§ **Travail demandé**
a) D'après le texte sur le CNR Logement, de quel montant à quel montant les moyens de l'Anru sont-ils passés ?
b) Poursuivez, s'il vous plaît, le texte sur le CNR Logement à partir de sa dernière phrase.

§ **Texte à lire**
---+---

CNR Logement : une série de mesures techniques mais pas d'annonces fortes

Extension du prêt à taux zéro jusqu'en 2027, élargissement du bail réel solidaire, mobilisation du foncier pour construire plus de logements, révision des zonages, développement du logement locatif intermédiaire, moyens renforcés pour la rénovation énergétique, pacte de confiance avec les bailleurs sociaux… La Première ministre a fait une série d'annonces ce 5 juin à l'issue du CNR logement. Des mesures qui restent visiblement en deçà des attentes, fortes, des acteurs du secteur.

"Oui le logement intéresse l'État." Olivier Klein l'a répété à plusieurs reprises comme un mantra en introduisant la restitution des travaux du Conseil national de la refondation (CNR) Logement, ce lundi 5 juin depuis la Maison de l'architecture d'Île-de-France, l'endroit même où cette vaste concertation avait été lancée six mois auparavant, le 28 novembre 2022. Comme si le ministre délégué à la Ville et au Logement avait besoin de convaincre les acteurs réunis devant lui. "Ce CNR n'est ni un commencement ni un aboutissement, il s'arrime à la politique conduite depuis six années", a-t-il martelé, soulignant "l'effort colossal de la nation" et égrenant toutes les actions engagées depuis le début du premier quinquennat d'Emmanuel Macron : naissance du plan Logement d'abord, de la garantie Visale, moyens de l'Agence nationale pour la rénovation urbaine (Anru) passés de 5 à 12 milliards… "Tant reste à faire mais beaucoup a été fait", a résumé le ministre.

---+---

§ **Données fournies**
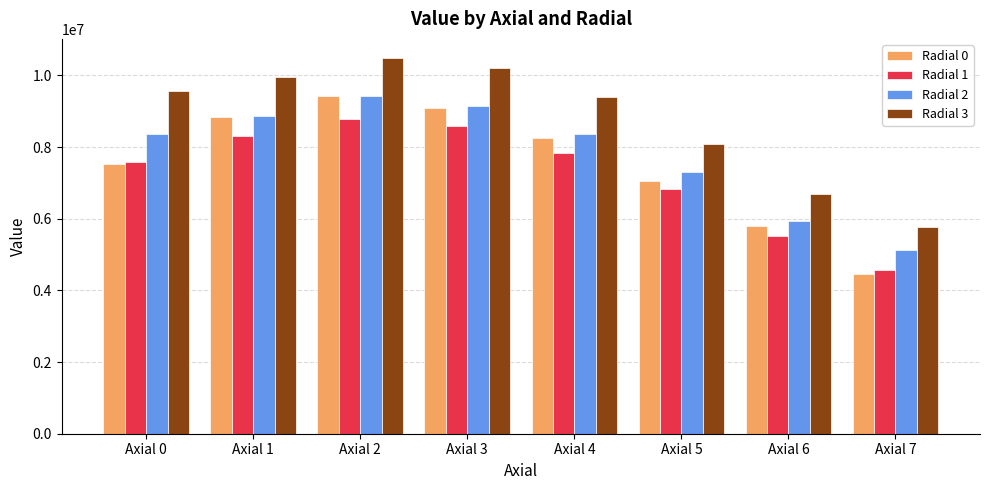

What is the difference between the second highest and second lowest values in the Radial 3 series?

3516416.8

---+---

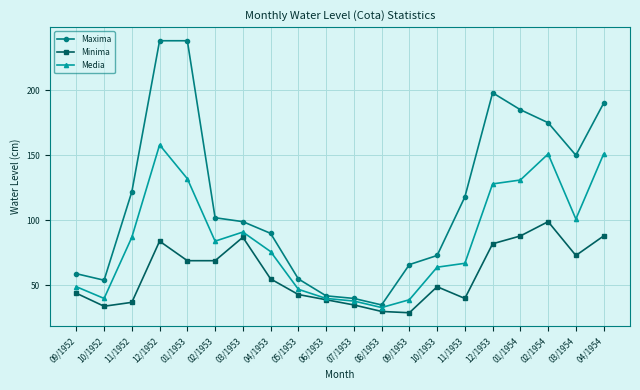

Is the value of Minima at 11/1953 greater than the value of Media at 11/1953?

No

---+---

§ **Réponses par point**
a) De 5 à 12 milliards.

b)
Soutenir l'accession à la propriété

Après une allocution de François Bayrou, haut-commissaire au plan, suivie de la restitution des propositions des trois groupes de travail – dont les rapports ont été remis début février (voir notre article) – et une intervention des deux co-pilotes du CNR Logement, Véronique Bédague, directrice générale du groupe Nexity, et Christophe Robert, délégué général de la fondation Abbé-Pierre, c'est à Élisabeth Borne qu'il est revenu de conclure ce CNR Logement. La Première ministre a annoncé une série de mesures dont la teneur avait été dévoilée à la presse la veille au soir par Matignon. "À la fois des mesures d'urgence pour faire face à la crise et des mesures structurelles [à plus long terme] en lien avec nos objectifs", notamment de transition écologique, a-t-elle déclaré.

Ces mesures porteront sur cinq axes : le soutien à l'accession à la propriété et à la location, la production et la rénovation de logements sociaux, la production de logements neufs et l'accélération de la rénovation énergétique du parc privé.

S'agissant de l'accès à la propriété, le prêt à taux zéro pour les primo-accédants, qui devait s'éteindre fin 2023, va être prolongé jusqu'en 2027 mais sera recentré sur les logements neufs en collectif dans les zones tendues et dans les logements – collectifs et individuels – en zone détendue sous condition de rénovation. Cela va représenter "un effort de 600 millions d'euros par an", a souligné la Première ministre.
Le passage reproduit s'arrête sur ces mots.